Bill Dubuque says the force driving M.I.A. is not a trained killer, but an ordinary woman thrown into violence after her family is destroyed. In a recent interview about the Peacock crime drama, the creator and executive producer said he was drawn to what Etta Tiger Jonze would do after losing her entire family and turning toward vengeance in Miami.
Dubuque said Etta, played by Shannon Gisela, is set apart by what she does not have. She is not ex-military, he said, and not the sort of big, muscular figure often written into revenge stories. Instead, she has to rely on her intelligence, her cunning and a plan, looking around corners rather than charging ahead.
That choice gives M.I.A. a different engine. The series is built around a woman who is described as ordinary rather than specially trained, which means the danger comes from how far she can push herself, not from any secret skill set. Dubuque’s comments also place the show inside a familiar Miami backdrop, where family, loyalty and revenge are pressing against one another from the start.

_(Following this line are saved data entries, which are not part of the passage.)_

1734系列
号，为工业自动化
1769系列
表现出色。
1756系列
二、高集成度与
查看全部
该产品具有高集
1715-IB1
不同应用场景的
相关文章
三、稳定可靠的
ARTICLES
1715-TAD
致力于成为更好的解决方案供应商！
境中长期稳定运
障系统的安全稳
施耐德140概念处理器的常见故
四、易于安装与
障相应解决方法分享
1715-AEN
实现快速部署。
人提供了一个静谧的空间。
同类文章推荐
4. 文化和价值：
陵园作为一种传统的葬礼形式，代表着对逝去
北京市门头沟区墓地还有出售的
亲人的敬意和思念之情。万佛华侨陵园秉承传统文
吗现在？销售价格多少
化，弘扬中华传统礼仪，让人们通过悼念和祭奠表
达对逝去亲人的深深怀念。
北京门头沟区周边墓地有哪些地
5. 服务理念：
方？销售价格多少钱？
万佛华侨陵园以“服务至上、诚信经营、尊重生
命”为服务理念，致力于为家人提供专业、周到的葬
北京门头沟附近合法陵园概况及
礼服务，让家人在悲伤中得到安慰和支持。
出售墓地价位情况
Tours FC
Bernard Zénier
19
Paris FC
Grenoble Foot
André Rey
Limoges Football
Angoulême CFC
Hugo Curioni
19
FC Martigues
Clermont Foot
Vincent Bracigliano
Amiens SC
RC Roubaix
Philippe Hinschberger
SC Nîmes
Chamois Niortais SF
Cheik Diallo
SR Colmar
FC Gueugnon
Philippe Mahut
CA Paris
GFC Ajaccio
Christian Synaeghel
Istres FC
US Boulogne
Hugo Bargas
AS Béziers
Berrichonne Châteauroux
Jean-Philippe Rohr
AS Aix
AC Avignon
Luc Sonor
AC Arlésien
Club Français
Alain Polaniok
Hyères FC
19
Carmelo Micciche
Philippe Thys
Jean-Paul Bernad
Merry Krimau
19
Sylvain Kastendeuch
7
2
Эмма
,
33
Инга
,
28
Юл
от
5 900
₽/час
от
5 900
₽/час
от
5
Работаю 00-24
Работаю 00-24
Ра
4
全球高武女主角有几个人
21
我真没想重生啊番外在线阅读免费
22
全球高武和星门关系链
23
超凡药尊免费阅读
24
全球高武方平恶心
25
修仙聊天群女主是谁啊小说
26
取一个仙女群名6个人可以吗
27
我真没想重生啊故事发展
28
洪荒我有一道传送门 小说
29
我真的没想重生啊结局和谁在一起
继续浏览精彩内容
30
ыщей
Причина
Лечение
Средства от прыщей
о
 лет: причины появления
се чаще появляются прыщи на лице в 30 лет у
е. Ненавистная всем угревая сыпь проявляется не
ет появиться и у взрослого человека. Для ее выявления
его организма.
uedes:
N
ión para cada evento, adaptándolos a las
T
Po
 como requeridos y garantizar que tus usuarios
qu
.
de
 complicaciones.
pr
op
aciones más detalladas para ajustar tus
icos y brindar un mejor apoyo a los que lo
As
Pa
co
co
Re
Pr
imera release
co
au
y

Gisela said she tried to empathize with Etta as deeply as she could. The actor said she has talked about being a people pleaser and about putting her identity in things that had no business carrying that weight, which helped her understand a character blinded by pain, guilt and shame. For her, Etta’s love for her family became the guidepost for every choice the character makes.
That emphasis on family runs through the rest of the cast as well. Brittany Adebumola, who plays Lovely, said the show deepened the importance of chosen family for her, while Dylan Jackson, who plays Stanley, said found family is one step further from divine family. Together, those comments frame M.I.A. as more than a revenge drama: it is also a story about what remains when the family you were born into is gone.
The tension in Dubuque’s setup is that Etta’s grief does not make her powerful in any simple way. It makes her vulnerable, impulsive and dependent on judgment. That is where the show’s stake lies, because the more she has to think her way through the violence, the more the story asks whether vengeance can ever be separated from the damage that produced it.
For now, the answer built into M.I.A. is clear. Etta Tiger Jonze is not written as a natural fighter, and that is exactly why her pursuit of revenge in Miami has weight: she has to outthink the world that took everything from her.